Work instruction —
Provide again, from the entries below, every line from the one containing "root of tail: (967, 606)" through the one containing "left elbow: (303, 325)", exactly as written, and no other line.

Supplied entries —
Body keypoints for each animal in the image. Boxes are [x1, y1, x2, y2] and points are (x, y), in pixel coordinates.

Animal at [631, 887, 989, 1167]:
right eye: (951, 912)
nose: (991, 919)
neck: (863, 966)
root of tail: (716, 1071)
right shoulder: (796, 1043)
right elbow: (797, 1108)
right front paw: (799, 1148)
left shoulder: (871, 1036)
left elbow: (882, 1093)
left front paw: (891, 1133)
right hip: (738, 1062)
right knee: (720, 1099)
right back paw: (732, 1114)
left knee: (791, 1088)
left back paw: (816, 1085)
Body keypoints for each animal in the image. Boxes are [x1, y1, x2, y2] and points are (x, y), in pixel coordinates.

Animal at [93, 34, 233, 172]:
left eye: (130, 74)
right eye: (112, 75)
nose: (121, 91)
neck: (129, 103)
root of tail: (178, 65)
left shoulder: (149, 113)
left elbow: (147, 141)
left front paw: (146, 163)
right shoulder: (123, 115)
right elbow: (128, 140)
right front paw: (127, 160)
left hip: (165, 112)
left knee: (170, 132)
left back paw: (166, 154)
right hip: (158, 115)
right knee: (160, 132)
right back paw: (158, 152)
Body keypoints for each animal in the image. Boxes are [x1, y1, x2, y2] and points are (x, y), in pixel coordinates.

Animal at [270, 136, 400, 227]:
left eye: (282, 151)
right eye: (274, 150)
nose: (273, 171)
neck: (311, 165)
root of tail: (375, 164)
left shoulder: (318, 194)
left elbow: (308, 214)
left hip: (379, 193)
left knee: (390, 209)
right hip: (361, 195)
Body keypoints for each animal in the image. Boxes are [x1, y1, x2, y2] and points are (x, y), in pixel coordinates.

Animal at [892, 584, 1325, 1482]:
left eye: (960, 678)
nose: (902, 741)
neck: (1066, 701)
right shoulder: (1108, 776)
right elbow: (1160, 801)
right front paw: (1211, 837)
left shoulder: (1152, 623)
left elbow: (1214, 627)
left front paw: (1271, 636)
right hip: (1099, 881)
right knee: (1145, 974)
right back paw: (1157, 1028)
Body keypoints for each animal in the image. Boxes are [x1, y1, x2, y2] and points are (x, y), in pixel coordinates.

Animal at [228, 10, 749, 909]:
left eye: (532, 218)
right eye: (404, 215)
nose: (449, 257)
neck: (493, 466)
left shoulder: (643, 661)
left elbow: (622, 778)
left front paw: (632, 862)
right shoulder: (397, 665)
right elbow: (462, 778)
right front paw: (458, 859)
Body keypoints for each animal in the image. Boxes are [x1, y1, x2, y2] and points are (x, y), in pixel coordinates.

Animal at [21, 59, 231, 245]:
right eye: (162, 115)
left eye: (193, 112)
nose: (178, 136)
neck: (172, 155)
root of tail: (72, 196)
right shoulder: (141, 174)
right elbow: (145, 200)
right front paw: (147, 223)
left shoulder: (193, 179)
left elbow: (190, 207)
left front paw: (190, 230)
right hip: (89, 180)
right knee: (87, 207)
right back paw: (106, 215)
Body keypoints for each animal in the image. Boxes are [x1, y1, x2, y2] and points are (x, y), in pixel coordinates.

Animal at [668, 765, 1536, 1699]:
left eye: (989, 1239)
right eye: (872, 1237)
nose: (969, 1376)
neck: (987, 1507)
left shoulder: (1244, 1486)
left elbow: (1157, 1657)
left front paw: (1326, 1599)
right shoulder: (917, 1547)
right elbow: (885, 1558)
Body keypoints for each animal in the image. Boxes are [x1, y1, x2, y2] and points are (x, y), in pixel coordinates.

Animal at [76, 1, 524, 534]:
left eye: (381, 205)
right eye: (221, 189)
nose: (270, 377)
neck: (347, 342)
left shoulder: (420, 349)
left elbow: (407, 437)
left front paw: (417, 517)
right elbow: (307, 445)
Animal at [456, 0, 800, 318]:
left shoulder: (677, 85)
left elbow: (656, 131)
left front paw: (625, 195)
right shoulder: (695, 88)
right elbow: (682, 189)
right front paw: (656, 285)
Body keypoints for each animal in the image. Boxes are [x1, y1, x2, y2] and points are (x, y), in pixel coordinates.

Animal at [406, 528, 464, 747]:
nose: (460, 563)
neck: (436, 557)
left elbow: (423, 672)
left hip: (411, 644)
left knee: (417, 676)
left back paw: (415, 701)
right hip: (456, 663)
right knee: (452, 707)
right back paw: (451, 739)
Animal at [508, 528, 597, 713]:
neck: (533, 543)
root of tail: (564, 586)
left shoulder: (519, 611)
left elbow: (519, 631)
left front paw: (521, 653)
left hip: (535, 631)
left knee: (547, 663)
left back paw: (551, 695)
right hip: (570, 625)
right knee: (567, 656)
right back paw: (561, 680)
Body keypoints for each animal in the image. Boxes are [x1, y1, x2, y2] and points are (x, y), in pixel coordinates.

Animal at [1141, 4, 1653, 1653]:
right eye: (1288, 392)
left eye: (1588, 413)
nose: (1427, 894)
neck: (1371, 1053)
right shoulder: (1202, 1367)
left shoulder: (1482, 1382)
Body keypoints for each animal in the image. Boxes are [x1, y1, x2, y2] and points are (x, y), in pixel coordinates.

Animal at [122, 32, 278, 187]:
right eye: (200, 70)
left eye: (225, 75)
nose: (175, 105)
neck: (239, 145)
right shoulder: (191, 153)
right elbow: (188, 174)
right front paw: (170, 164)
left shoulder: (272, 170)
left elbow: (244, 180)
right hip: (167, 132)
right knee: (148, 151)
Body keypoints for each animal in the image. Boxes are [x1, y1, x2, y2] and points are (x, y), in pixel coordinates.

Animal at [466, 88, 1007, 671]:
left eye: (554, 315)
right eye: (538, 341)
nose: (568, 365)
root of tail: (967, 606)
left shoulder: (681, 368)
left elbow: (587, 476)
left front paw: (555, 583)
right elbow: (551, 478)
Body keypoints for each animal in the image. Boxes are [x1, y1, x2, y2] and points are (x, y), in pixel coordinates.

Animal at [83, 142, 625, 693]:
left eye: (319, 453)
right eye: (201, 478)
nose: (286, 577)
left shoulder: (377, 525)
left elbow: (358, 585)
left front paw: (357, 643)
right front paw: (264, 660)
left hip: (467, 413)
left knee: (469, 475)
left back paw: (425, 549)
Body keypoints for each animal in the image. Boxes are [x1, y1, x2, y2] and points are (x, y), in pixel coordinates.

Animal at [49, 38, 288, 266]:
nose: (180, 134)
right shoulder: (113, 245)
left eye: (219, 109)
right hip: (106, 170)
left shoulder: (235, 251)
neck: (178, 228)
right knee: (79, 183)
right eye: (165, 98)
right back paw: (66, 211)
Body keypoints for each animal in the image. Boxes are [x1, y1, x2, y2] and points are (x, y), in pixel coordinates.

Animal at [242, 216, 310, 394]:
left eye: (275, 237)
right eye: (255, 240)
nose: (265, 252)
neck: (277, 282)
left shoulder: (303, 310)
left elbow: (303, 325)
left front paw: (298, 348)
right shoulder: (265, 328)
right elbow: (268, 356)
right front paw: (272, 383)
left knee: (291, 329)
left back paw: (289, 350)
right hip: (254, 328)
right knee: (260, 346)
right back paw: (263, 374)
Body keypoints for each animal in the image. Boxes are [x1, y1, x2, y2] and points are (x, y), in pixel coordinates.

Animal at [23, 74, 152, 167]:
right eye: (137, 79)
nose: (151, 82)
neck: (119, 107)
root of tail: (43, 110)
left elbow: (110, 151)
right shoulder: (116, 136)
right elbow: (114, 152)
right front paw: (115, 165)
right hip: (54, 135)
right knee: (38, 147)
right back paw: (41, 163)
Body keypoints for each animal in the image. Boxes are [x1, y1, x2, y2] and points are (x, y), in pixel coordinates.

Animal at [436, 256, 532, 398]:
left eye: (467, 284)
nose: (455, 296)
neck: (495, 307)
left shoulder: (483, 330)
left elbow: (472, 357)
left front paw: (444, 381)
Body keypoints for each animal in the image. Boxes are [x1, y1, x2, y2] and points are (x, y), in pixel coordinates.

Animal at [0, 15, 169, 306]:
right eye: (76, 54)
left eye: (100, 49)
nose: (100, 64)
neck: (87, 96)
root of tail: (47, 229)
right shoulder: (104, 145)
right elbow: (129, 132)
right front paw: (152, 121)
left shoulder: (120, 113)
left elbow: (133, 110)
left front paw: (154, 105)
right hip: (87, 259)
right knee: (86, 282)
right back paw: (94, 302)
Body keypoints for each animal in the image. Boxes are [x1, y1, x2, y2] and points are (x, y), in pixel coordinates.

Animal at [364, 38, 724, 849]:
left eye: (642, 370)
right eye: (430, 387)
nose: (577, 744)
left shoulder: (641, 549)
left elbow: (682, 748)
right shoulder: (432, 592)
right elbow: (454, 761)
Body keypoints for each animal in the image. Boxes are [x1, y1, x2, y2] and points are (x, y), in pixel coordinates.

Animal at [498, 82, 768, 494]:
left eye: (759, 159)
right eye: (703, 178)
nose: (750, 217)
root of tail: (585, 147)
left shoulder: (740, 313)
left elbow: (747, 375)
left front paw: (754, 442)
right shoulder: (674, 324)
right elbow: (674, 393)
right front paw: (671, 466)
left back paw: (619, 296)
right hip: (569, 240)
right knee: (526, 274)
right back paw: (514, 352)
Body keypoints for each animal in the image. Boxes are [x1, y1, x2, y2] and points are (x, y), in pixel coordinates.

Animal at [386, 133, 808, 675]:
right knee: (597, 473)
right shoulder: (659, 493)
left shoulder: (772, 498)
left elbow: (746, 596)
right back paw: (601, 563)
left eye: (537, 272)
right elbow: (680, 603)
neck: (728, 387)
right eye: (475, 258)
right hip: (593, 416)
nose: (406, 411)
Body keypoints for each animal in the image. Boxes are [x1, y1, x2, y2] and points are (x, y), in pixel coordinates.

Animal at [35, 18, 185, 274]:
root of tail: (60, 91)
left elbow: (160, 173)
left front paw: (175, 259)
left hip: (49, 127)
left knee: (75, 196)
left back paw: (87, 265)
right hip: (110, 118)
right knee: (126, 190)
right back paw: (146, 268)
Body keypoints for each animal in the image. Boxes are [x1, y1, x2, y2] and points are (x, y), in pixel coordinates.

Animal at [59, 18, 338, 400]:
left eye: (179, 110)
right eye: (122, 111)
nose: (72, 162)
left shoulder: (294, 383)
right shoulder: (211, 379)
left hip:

Expected answer —
root of tail: (967, 606)
left shoulder: (681, 368)
left elbow: (587, 476)
left front paw: (555, 583)
right elbow: (551, 478)
Body keypoints for each animal in the image. Boxes are [x1, y1, x2, y2] and points are (x, y), in pixel coordinates.

Animal at [83, 142, 625, 693]:
left eye: (319, 453)
right eye: (201, 478)
nose: (286, 577)
left shoulder: (377, 525)
left elbow: (358, 585)
left front paw: (357, 643)
right front paw: (264, 660)
left hip: (467, 413)
left knee: (469, 475)
left back paw: (425, 549)
Body keypoints for each animal in the image. Boxes are [x1, y1, x2, y2] and points are (x, y), in pixel coordinates.

Animal at [49, 38, 288, 266]:
nose: (180, 134)
right shoulder: (113, 245)
left eye: (219, 109)
right hip: (106, 170)
left shoulder: (235, 251)
neck: (178, 228)
right knee: (79, 183)
right eye: (165, 98)
right back paw: (66, 211)
Body keypoints for each animal in the image. Boxes are [x1, y1, x2, y2] and points are (x, y), in pixel coordinates.

Animal at [242, 216, 310, 394]:
left eye: (275, 237)
right eye: (255, 240)
nose: (265, 252)
neck: (277, 282)
left shoulder: (303, 310)
left elbow: (303, 325)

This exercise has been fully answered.